WARNING: Serious stuffs below.
I’ll never claim to have an organized mind so it may come as no surprise that I still can’t sort out what to scratch about next. I find that it helps to amble aimlessly until I scan on some interesting bit as I breeze by the internal mental landscape of my head. Here goes.
Being young and having the means at the ready to be almost anything you want to be is, at it’s core, a depressing state. Oh, why I’m fortunate but even then life isn’t a field of daisies. It’s almost another year and I’m not at the least anxious in awaiting my A Levels results, it can’t be good. What do I want to be when I grow up? Am I grown up? Age is no definite marker in maturity but I believe I’m almost there. I’m good with my hands. I’m my family’s masseuse and I’m constantly being told by a few members and some friends that I would do very well professionally.

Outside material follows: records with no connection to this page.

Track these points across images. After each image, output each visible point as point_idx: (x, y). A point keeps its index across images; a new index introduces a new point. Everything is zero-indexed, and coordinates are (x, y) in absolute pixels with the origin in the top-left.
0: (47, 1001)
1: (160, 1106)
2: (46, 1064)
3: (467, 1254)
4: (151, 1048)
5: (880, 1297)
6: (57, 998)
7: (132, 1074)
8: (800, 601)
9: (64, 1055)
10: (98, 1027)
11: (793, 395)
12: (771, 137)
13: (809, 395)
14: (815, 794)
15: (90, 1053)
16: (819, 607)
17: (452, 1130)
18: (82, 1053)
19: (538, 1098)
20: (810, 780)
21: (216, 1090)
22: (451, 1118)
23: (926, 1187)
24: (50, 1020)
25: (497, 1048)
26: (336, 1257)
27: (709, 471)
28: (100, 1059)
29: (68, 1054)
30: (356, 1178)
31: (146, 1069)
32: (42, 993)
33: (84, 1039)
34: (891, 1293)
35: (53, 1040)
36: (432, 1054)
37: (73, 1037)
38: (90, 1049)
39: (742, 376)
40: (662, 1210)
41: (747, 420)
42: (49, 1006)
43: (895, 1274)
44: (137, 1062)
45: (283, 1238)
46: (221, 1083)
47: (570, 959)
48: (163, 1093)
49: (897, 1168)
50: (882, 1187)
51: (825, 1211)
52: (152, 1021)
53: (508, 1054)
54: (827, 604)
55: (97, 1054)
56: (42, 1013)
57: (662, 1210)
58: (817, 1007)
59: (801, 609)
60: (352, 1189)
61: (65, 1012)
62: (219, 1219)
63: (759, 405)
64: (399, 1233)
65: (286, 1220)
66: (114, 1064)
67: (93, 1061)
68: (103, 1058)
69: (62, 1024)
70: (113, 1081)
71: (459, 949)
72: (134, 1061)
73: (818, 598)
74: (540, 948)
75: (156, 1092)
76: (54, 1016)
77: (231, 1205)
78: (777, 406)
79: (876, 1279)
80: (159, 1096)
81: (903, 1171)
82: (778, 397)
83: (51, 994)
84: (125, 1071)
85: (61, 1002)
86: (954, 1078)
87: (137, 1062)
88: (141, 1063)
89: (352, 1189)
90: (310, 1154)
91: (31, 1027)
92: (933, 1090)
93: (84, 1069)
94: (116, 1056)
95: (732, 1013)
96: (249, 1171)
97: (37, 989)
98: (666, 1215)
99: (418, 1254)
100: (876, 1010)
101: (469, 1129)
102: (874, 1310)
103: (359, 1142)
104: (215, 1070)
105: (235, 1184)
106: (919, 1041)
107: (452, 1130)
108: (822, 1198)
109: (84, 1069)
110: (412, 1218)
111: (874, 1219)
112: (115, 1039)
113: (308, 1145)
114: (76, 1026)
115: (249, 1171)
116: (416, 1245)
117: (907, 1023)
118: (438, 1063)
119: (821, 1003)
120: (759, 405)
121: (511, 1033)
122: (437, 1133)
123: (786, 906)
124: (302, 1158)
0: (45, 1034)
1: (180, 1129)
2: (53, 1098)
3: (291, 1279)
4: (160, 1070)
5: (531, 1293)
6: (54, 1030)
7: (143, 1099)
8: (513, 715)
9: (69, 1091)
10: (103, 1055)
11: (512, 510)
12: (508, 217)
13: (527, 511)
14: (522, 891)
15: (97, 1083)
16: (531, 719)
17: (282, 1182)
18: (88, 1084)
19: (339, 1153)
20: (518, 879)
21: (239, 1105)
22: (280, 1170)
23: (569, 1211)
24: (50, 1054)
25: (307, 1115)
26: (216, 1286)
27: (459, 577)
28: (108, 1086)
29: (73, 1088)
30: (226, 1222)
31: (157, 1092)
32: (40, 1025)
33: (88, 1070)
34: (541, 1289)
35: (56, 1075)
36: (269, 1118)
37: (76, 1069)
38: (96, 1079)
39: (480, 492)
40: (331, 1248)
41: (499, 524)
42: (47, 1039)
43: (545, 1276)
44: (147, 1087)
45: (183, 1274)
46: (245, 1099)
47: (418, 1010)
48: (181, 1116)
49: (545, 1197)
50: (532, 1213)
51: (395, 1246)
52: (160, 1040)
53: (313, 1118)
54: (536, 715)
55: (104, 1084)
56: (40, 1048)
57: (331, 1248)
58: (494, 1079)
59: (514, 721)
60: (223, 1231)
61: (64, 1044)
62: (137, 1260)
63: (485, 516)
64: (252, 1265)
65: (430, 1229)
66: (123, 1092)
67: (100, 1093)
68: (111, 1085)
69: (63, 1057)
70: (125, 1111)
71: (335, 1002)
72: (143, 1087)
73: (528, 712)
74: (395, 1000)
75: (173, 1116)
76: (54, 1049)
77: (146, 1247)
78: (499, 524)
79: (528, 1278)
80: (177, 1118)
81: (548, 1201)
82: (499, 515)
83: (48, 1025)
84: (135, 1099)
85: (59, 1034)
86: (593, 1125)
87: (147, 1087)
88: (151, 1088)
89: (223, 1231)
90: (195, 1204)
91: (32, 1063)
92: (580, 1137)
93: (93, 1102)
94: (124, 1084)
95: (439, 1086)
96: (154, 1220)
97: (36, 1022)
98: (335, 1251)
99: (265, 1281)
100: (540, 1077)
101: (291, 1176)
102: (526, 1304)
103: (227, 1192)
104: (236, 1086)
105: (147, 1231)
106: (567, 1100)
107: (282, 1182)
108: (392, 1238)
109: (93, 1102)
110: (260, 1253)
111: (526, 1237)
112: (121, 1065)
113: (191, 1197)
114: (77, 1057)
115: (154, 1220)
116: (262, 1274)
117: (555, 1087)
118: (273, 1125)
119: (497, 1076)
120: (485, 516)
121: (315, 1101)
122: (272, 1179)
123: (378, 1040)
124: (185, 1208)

I wouldn’t mind giving it a shot but certain persons don’t think it suitable for me. I have to play to my strengths and consider advice as it comes my way. I’m beginning to even bore myself here with all this dreary talk of my future, but it is what it is. I want to have a little book shop on the side whilst teaching English, eventually as a foreign language. I want to have a tight group of friends who’ll love the person I am despite my earthen scale of faults. Perhaps I watch Friends too much.
I want to lean about people first hand and not only from the internet whose sources tend to be dubious half of the time. Not only that, from such a distance the courage of living despite the crap hand that’s dealt, is something I have to experience in person. I might be setting up myself for a world of hurt but it’s not like I could avoid it al together. I am aware of the hardships of life from afar and as much as it will pain me, I want to immerse myself in the lives of those, who hail from different stations, so I can help in some small way of mine to make their days better.
I want to witness the re-making of broken people, to see that strength take root after so many days of darkness and despair. That transformation, it is the proof of hope. That four letter word I’ve come to attached consciously to over the past two years is such a beautiful thing. But then not everyone can get up after being pushed down. This existence is a two sided coin, no matter from what angle you look at it.
Bookshops are no longer a profitable business, and though I’m not in for the money it’s the entity that’ll will need it. People are bastards at best, including myself, letting people they care about down and realizing that it make me touchy, almost a cynic. I want to trust people, to have real friends. Life is about risks and falling and standing up again. It sucks but I want … I want so much out of living and I want to also give, I wouldn’t settle to simply exist. For now I’m biding my time, making baby steps that will in time embolden me to grasp my tomorrow with both hands so that I may stroke and shape it with firmer fingers and a decisive touch.
Our individual pockets of reality converge to this massive, ever changing, complex world where we think we don’t always have a choice but it’s there, ours for the taking if we can work out the nuances of our master plans. Am I being overly optimistic? Nah, I’m but a part cynic who has yet to outgrow hope.
It’s said that “When you look at a field of dandelions, you can either see a hundred weeds or a hundred wishes.” The way I see it, it’s a bit of both.